I cleared my throat. “Uh, you bumped into me back there,” I said awkwardly.
She blinked at me like I was telling her the most unimportant thing in the world. “Okay. Sorry?”
“You, uh, shouldn’t run in the hallways.”
She stared at me.
My mouth started to get dry. “It’s just, I used to be head of emergency medicine at Memorial West and I know how easy it is for accidents to—”
Her eyes flashed. “Yeah, I’m aware of your résumé, Dr. Maddox. Thanks for the hot tip. Now, if you don’t mind, I’d like to be alone with my patient?”
She cut daggers through me. Benny was staring. Even the nurse was glaring at me.
I stood there for another second. Then I backed out of the room. Hot embarrassment seared up my neck. What had I been thinking going in there like that? Jesus Christ, Jacob.

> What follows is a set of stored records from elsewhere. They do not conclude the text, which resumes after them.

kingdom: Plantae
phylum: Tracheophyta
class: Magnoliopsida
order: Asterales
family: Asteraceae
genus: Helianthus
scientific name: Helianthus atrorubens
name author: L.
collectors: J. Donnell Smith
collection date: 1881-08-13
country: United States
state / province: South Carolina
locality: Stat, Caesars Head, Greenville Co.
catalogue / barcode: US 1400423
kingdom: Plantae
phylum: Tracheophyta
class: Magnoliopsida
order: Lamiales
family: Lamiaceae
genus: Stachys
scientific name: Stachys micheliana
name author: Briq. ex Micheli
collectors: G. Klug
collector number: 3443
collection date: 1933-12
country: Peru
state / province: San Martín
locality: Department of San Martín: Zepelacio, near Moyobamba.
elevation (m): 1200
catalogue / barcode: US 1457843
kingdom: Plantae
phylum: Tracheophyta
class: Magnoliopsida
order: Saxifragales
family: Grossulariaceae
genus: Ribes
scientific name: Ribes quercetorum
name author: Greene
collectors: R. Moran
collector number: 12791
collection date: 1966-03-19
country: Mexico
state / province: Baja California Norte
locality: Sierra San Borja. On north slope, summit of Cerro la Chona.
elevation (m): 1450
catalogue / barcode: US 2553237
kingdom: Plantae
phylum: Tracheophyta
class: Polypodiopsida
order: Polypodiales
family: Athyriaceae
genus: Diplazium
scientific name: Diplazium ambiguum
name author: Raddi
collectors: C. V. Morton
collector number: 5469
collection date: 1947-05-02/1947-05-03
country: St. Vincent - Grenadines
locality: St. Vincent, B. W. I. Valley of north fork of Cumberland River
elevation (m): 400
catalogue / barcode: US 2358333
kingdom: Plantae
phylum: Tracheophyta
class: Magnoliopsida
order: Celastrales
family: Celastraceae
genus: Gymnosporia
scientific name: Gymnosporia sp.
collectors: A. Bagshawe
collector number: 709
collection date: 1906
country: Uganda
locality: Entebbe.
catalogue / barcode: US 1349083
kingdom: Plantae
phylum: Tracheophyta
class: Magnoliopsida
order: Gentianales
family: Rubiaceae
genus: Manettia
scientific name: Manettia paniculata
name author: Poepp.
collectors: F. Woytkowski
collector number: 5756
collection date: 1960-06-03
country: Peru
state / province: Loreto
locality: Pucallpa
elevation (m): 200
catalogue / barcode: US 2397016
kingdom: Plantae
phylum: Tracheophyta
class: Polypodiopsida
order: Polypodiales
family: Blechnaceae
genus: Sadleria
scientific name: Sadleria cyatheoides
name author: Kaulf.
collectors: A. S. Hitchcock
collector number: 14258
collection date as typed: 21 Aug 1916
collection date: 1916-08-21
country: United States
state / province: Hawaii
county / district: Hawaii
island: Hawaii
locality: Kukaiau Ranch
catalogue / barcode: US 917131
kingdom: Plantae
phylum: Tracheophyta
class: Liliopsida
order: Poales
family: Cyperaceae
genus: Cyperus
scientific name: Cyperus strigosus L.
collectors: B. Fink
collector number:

I went back to my side of the ER, running the whole awkward encounter through my head over and over, obsessing about what I should have said or should have done.
So stupid.
I shouldn’t have broached it when she was with a patient. That was the first thing. Maybe I should have led with the fact that she actually broke my phone, so she knew I wasn’t just there to give her a hard time about the running.
Maybe I should have just let it go.
Letting it go would have been better. Because then there would have been no encounter at all. I should have just said “Wrong room” and left.
God, I was a jerk. I was effortlessly succeeding in making myself the most hated person at Royaume Northwestern.
I knew from years of therapy that I was ruminating. That the encounter had probably been nothing to her, but to me it felt like the most embarrassing thing that had ever happened. A decade from now I’d be lying in bed and my eyes would fly open and I’d remember the incredulous way she’d looked at me—me, the guy who had the audacity to walk into her ER room and talk to her about running toward a critical patient, one she obviously knew and cared about.
I cringed through the second half of the day. My anxiety felt like electricity. A low, humming current under my skin, a survival instinct triggered and gnawing at me, telling me to flee. I couldn’t escape it, and I couldn’t calm it down.
Usually my anxiety meds leveled me out. But there was only so much meds could do. I had to manage stress, use the coping skills I’d learned in therapy. Most importantly, I had to live a lifestyle conducive to wellness. That’s what I thought I was doing coming here, getting myself out of the unhealthy situation at Memorial West with Amy and Jeremiah, making a choice that was best for my mental health.
But now this.
I knew I was being quiet and taciturn and this wasn’t helping to endear me to the already-cold nurses on my shift, but I was so in my head I couldn’t stop myself. I’d managed to trade seeing Amy and Jeremiah every single day for a whole team of people who hated my guts instead.